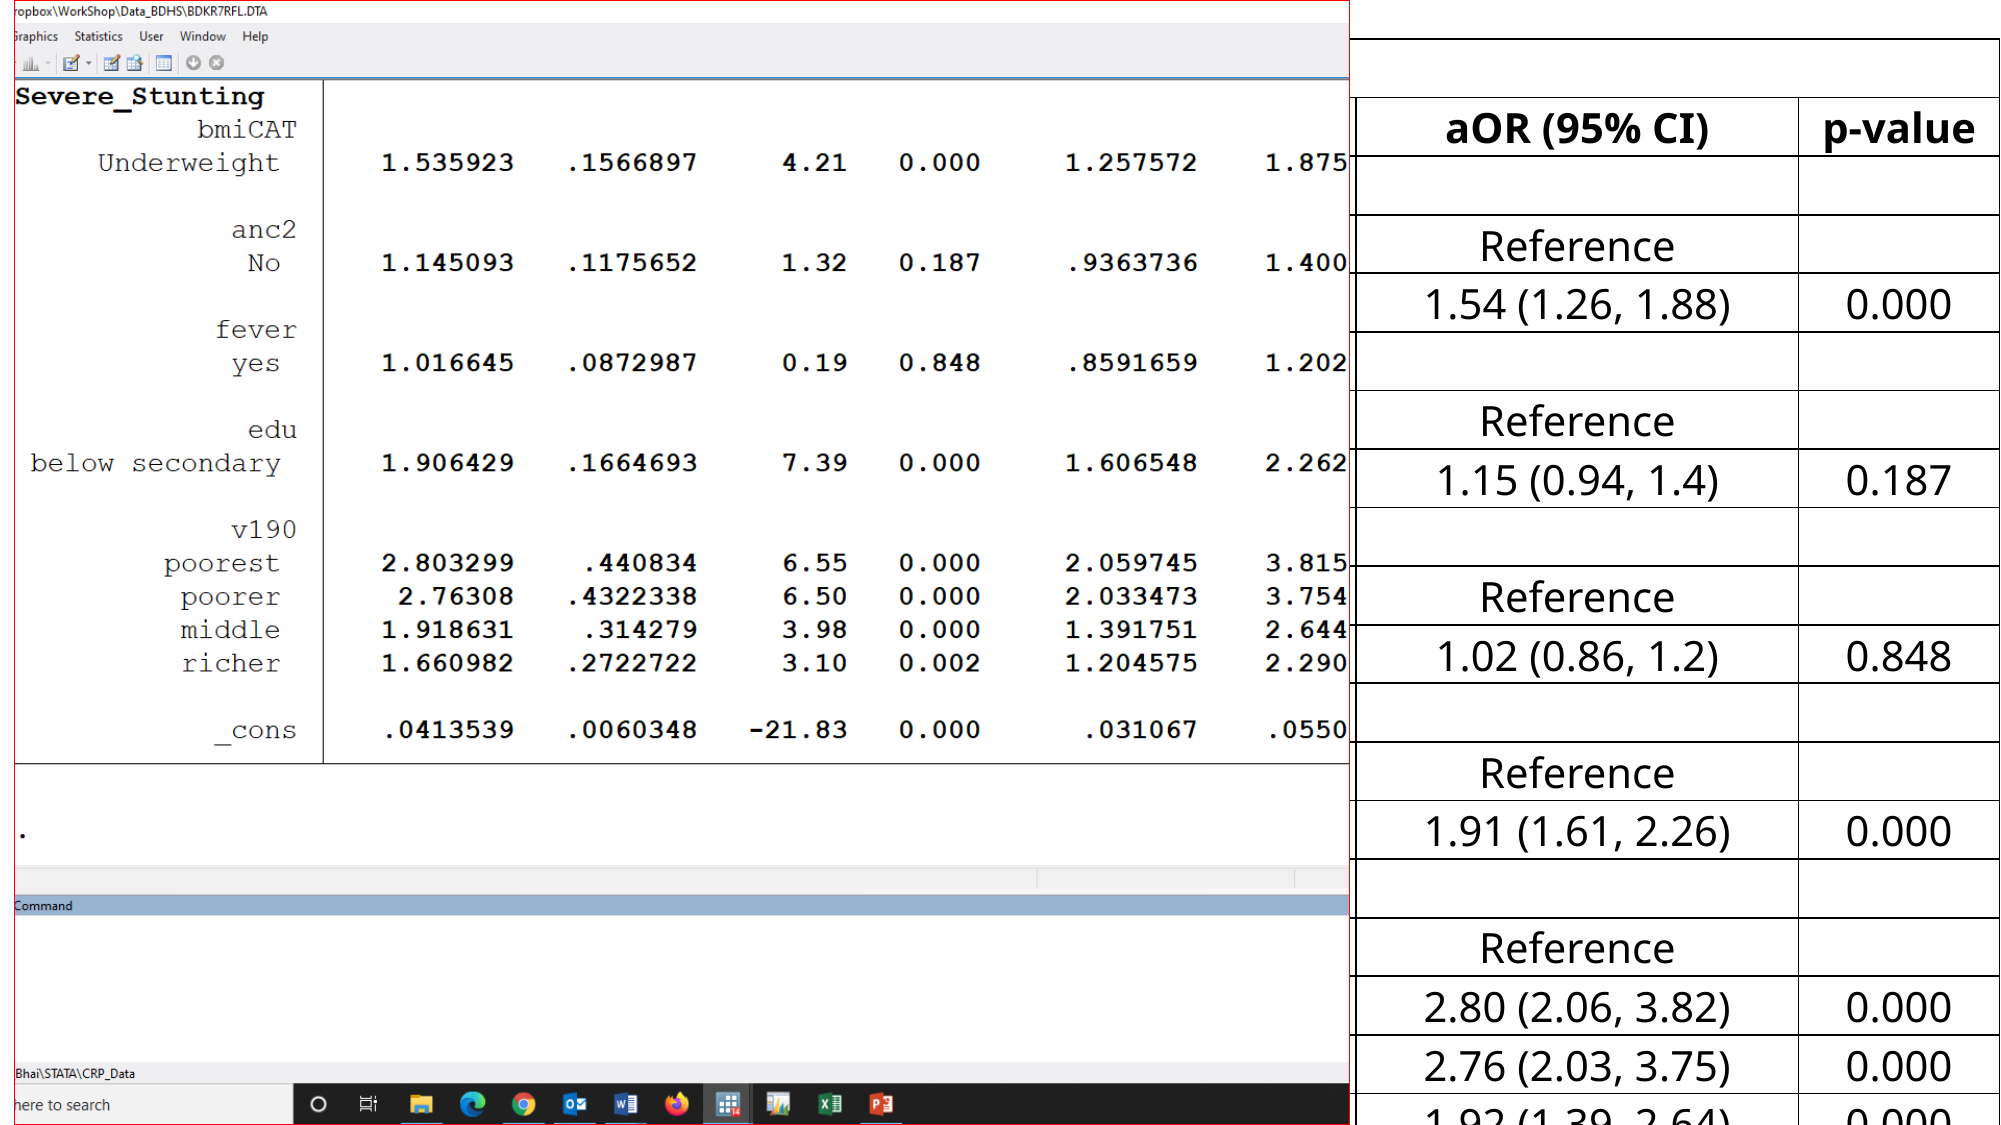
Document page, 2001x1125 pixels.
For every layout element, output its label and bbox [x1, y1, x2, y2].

table_cell [1357, 391, 1798, 448]
table_cell [1350, 508, 1355, 565]
table_cell [1799, 450, 1999, 507]
table_cell [1350, 1036, 1355, 1093]
table_cell [1799, 1036, 1999, 1093]
table_cell [1357, 333, 1798, 390]
table_cell [1357, 919, 1798, 975]
table_cell [1350, 450, 1355, 507]
table_cell [1357, 860, 1798, 917]
table_cell [1799, 216, 1999, 272]
table_cell [1799, 977, 1999, 1034]
table_cell [1799, 157, 1999, 214]
table_cell [1350, 919, 1355, 975]
table_cell [1357, 450, 1798, 507]
table_cell [1357, 157, 1798, 214]
table_cell [1799, 626, 1999, 682]
table_header [1350, 40, 1999, 97]
table_cell [1799, 684, 1999, 741]
table_cell [1357, 274, 1798, 331]
table_cell [1350, 1094, 1355, 1125]
table_cell [1357, 1094, 1798, 1125]
table_cell [1799, 274, 1999, 331]
table_cell [1799, 919, 1999, 975]
table_cell [1357, 567, 1798, 624]
table_cell [1799, 801, 1999, 858]
table_cell [1350, 333, 1355, 390]
table_cell [1799, 98, 1999, 155]
table_cell [1799, 391, 1999, 448]
table_cell [1357, 684, 1798, 741]
table_cell [1357, 98, 1798, 155]
table_cell [1350, 98, 1355, 155]
table_cell [1350, 626, 1355, 682]
table_cell [1350, 216, 1355, 272]
table_cell [1350, 567, 1355, 624]
picture [14, 0, 1350, 1125]
table_cell [1357, 626, 1798, 682]
table_cell [1350, 801, 1355, 858]
table_cell [1350, 977, 1355, 1034]
table_cell [1799, 508, 1999, 565]
table_cell [1357, 977, 1798, 1034]
table_cell [1350, 684, 1355, 741]
table_cell [1350, 860, 1355, 917]
table_cell [1357, 801, 1798, 858]
table_cell [1799, 1094, 1999, 1125]
table_cell [1799, 567, 1999, 624]
table_cell [1799, 333, 1999, 390]
table_cell [1357, 743, 1798, 800]
table_cell [1350, 274, 1355, 331]
table_cell [1357, 1036, 1798, 1093]
table_cell [1799, 743, 1999, 800]
table_cell [1350, 157, 1355, 214]
table_cell [1350, 743, 1355, 800]
table_cell [1350, 391, 1355, 448]
table_cell [1357, 508, 1798, 565]
table_cell [1357, 216, 1798, 272]
table_cell [1799, 860, 1999, 917]
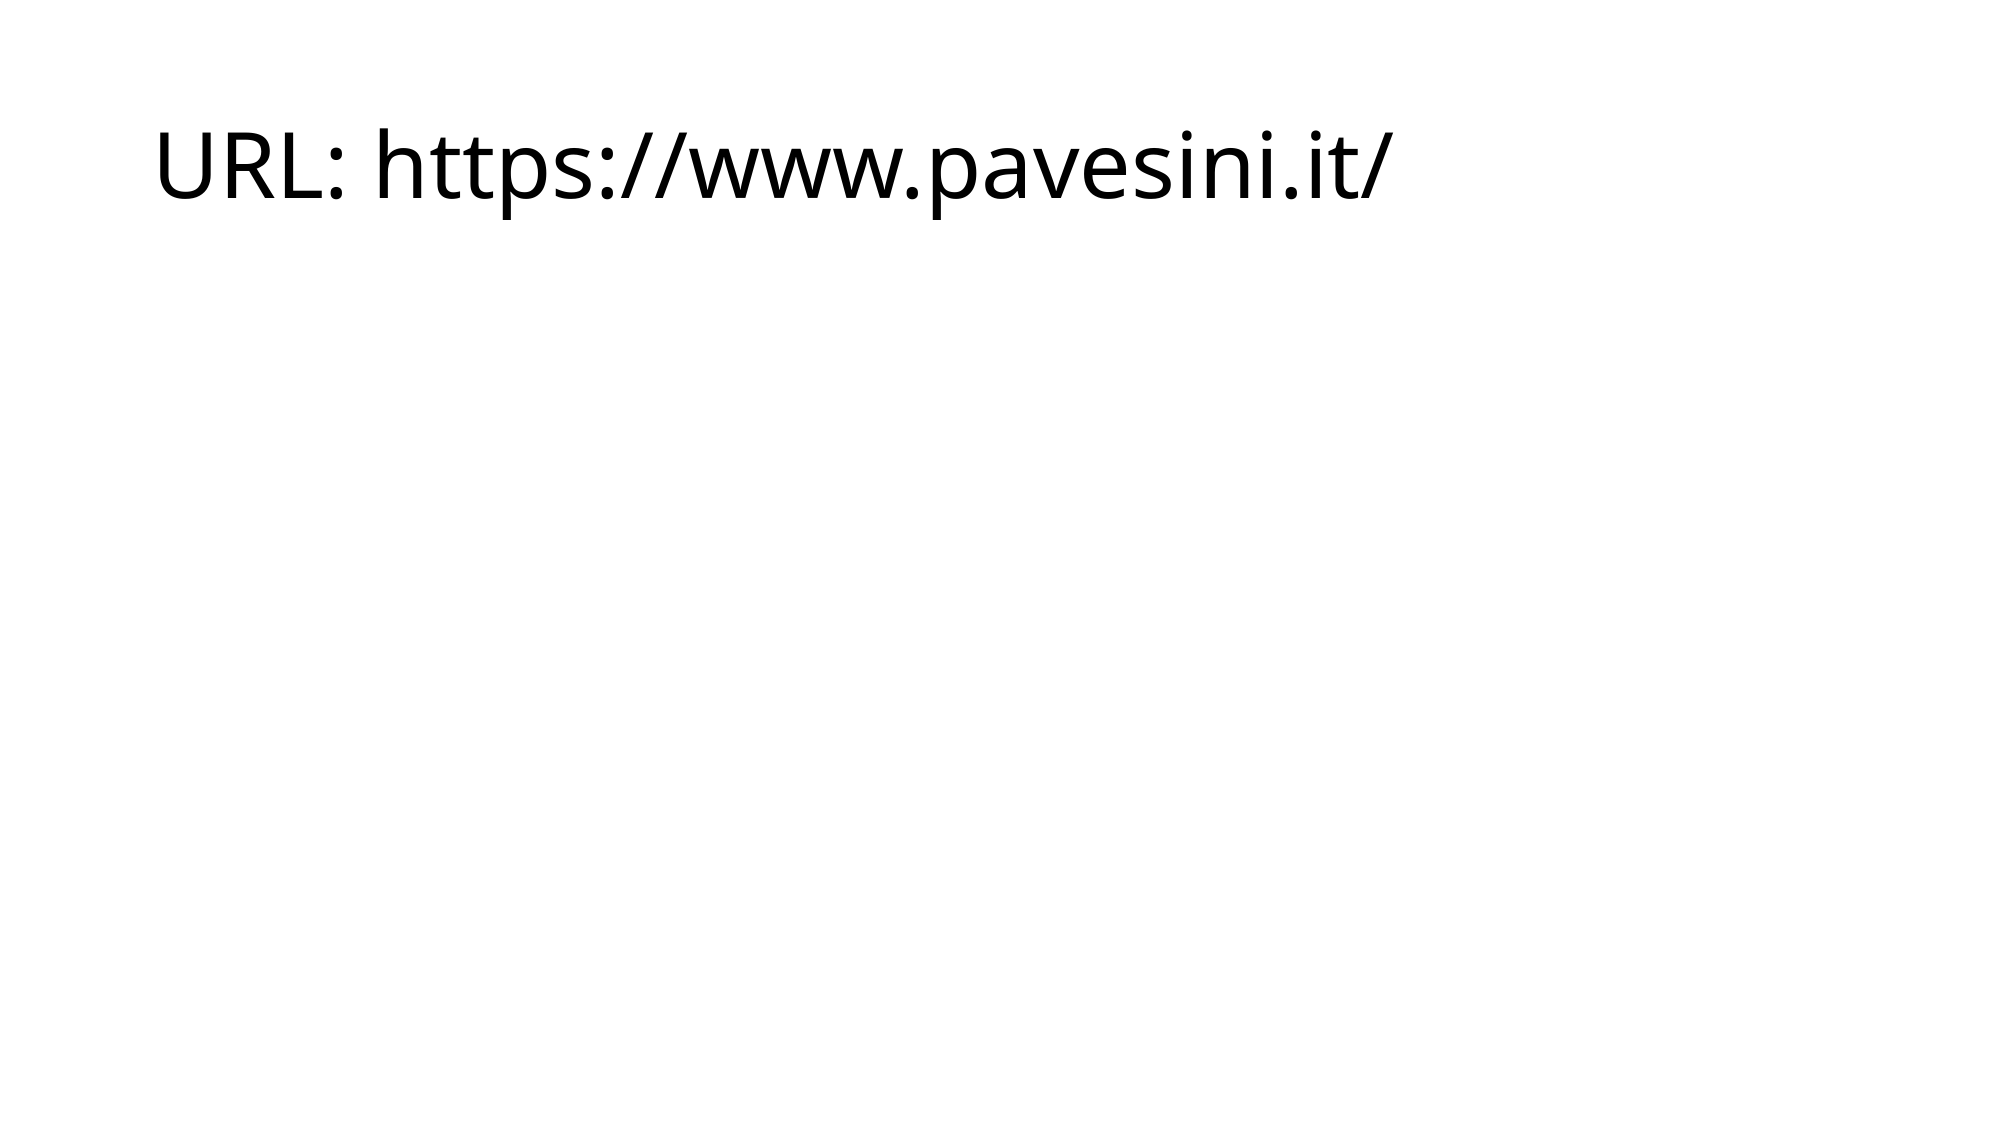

= = = = = = =

WHAT THE TASK REQUIRES – Retype every entry above exactly and, please, skip the pictures.

WRITTEN REPLY –
Document page, 2001x1125 pixels.
For every layout element, output its label and bbox [x1, y1, x2, y2].

table_cell [1357, 391, 1798, 448]
table_cell [1350, 508, 1355, 565]
table_cell [1799, 450, 1999, 507]
table_cell [1350, 1036, 1355, 1093]
table_cell [1799, 1036, 1999, 1093]
table_cell [1357, 333, 1798, 390]
table_cell [1357, 919, 1798, 975]
table_cell [1350, 450, 1355, 507]
table_cell [1357, 860, 1798, 917]
table_cell [1799, 216, 1999, 272]
table_cell [1799, 977, 1999, 1034]
table_cell [1799, 157, 1999, 214]
table_cell [1350, 919, 1355, 975]
table_cell [1357, 450, 1798, 507]
table_cell [1357, 157, 1798, 214]
table_cell [1799, 626, 1999, 682]
table_header [1350, 40, 1999, 97]
table_cell [1799, 684, 1999, 741]
table_cell [1357, 274, 1798, 331]
table_cell [1350, 1094, 1355, 1125]
table_cell [1357, 1094, 1798, 1125]
table_cell [1799, 274, 1999, 331]
table_cell [1799, 919, 1999, 975]
table_cell [1357, 567, 1798, 624]
table_cell [1799, 801, 1999, 858]
table_cell [1350, 333, 1355, 390]
table_cell [1799, 98, 1999, 155]
table_cell [1799, 391, 1999, 448]
table_cell [1357, 684, 1798, 741]
table_cell [1357, 98, 1798, 155]
table_cell [1350, 98, 1355, 155]
table_cell [1350, 626, 1355, 682]
table_cell [1350, 216, 1355, 272]
table_cell [1350, 567, 1355, 624]
picture [14, 0, 1350, 1125]
table_cell [1357, 626, 1798, 682]
table_cell [1350, 801, 1355, 858]
table_cell [1350, 977, 1355, 1034]
table_cell [1799, 508, 1999, 565]
table_cell [1357, 977, 1798, 1034]
table_cell [1350, 684, 1355, 741]
table_cell [1350, 860, 1355, 917]
table_cell [1357, 801, 1798, 858]
table_cell [1799, 1094, 1999, 1125]
table_cell [1799, 567, 1999, 624]
table_cell [1799, 333, 1999, 390]
table_cell [1357, 743, 1798, 800]
table_cell [1350, 274, 1355, 331]
table_cell [1357, 1036, 1798, 1093]
table_cell [1799, 743, 1999, 800]
table_cell [1350, 157, 1355, 214]
table_cell [1350, 743, 1355, 800]
table_cell [1350, 391, 1355, 448]
table_cell [1357, 508, 1798, 565]
table_cell [1357, 216, 1798, 272]
table_cell [1799, 860, 1999, 917]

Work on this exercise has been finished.